Der Chip, den alle wollen
Amazon baut mit Trainium eigene KI-Chips. Nicht als Hobby — als direkte Kampfansage an Nvidia. Kurz nach der Ankündigung des OpenAI-Deals lud AWS TechCrunch zum Exklusiv-Rundgang ein.
- Investment:** 50 Milliarden Dollar in OpenAI
- Kunden:** Anthropic, OpenAI, Apple — alle setzen auf Trainium
- Strategie:** Eigene Hardware statt Nvidia-Abhängigkeit
Warum das wichtig ist
Drei der größten KI-Firmen der Welt trainieren auf Amazon-Silizium. Das ist kein Marketing-Stunt. Das ist ein Machtverschiebung im Chipmarkt.

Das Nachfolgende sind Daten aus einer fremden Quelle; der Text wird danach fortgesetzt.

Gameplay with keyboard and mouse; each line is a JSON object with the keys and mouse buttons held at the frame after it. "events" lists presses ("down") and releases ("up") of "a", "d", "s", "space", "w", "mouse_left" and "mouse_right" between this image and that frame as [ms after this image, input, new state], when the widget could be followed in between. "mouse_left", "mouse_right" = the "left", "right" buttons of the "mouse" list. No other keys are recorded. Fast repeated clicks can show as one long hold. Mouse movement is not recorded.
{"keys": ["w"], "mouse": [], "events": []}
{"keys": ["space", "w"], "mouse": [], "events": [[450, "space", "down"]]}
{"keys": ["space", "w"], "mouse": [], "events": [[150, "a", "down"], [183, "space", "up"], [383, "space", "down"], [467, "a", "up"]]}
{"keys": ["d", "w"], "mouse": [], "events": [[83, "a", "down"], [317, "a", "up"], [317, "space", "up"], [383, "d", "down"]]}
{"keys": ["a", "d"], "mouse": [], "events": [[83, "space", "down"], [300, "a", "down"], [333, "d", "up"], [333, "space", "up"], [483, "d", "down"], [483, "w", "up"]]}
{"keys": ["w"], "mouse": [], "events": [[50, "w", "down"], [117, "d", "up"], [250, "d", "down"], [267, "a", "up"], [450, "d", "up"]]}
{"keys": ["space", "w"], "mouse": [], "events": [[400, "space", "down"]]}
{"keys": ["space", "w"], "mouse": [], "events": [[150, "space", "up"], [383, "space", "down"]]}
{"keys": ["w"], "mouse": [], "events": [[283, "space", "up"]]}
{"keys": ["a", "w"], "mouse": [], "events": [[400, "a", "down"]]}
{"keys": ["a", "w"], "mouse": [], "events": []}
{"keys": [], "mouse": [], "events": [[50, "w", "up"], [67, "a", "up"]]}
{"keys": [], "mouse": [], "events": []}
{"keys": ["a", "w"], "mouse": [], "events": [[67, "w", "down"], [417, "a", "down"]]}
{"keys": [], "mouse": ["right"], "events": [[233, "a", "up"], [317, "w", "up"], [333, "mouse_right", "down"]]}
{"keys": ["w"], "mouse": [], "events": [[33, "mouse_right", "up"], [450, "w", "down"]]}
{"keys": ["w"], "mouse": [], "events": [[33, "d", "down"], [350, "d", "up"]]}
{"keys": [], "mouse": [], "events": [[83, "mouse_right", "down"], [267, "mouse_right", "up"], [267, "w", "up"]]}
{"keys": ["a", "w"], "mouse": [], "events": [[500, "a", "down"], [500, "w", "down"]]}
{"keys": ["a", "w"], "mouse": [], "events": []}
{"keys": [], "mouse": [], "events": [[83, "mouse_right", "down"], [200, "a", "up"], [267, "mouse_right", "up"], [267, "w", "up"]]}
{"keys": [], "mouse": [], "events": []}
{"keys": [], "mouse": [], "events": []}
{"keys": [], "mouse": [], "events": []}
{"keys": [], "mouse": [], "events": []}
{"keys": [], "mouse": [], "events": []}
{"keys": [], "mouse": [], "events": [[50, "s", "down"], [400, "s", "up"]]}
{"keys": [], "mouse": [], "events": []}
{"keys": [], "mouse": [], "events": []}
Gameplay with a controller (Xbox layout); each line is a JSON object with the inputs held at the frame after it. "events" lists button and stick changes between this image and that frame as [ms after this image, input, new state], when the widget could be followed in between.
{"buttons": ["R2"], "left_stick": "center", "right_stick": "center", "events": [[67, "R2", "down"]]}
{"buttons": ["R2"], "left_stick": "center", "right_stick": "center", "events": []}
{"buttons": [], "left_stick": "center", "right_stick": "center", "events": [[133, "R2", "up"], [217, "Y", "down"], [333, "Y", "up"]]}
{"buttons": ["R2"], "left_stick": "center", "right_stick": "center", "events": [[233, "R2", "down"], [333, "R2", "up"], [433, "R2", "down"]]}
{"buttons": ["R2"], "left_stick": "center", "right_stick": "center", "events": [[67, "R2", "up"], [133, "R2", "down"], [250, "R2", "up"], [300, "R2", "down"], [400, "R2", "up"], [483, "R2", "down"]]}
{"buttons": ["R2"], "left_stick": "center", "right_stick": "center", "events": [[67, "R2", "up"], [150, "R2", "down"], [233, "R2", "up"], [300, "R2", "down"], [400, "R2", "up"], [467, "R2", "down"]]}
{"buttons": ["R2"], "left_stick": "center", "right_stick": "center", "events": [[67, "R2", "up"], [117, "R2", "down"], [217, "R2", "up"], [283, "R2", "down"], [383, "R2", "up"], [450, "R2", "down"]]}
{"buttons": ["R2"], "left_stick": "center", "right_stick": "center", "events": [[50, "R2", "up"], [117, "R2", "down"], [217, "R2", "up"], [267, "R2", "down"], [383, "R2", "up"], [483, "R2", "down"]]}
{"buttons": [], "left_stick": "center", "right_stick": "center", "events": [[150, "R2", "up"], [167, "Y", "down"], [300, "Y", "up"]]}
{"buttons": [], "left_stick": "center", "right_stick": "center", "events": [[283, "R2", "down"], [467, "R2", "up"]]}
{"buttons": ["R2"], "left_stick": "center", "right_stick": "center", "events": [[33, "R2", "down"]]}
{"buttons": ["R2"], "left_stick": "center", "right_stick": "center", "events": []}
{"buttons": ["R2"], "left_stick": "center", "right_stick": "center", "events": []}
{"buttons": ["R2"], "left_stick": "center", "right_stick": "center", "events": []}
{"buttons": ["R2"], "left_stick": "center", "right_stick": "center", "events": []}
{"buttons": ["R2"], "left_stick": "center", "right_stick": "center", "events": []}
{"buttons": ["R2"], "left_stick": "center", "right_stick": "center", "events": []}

Nvidia dominiert seit Jahren den GPU-Markt für KI-Training. Doch wenn Amazon gleichzeitig OpenAI finanziert UND die Hardware liefert, entsteht eine vertikale Integration, die Jensen Huang nervös machen dürfte.
Apple als Überraschungsgast
Dass auch Apple auf der Kundenliste steht, ist der eigentliche Knaller. Cupertino baut sonst alles selbst. Wenn Apple bei Amazon einkauft, reicht die eigene Chipkapazität für KI-Training offenbar nicht aus.